WHAT NEEDS TO BE DONE: The answer must consist of each line below that holds the word "mutige", copied as it stands.

═════ DATASET RECORDS ═════

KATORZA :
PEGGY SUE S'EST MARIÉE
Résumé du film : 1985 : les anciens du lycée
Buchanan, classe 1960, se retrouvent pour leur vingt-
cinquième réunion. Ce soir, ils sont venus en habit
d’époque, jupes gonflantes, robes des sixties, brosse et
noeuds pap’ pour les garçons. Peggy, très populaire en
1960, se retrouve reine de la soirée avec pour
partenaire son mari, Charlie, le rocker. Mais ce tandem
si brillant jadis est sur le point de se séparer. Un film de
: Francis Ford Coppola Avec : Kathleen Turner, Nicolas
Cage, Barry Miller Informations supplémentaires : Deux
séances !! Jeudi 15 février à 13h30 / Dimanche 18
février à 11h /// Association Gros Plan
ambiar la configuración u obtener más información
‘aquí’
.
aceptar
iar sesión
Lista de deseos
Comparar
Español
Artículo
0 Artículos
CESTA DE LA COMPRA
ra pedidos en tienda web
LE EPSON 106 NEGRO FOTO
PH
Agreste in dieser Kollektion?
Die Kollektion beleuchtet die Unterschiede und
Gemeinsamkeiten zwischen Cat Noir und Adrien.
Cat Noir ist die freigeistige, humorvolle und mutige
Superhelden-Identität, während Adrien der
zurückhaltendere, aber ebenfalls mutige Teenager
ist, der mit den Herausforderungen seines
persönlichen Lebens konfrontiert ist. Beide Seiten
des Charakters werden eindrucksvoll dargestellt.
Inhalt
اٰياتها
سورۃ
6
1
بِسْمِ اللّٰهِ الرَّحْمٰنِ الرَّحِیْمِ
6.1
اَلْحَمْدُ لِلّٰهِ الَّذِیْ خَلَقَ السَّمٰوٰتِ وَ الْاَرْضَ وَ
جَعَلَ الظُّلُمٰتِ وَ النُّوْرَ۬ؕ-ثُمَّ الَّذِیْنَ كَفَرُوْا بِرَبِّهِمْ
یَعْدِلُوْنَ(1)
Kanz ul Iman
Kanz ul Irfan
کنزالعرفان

═════

PROBLEM SOLUTION:
Cat Noir ist die freigeistige, humorvolle und mutige
zurückhaltendere, aber ebenfalls mutige Teenager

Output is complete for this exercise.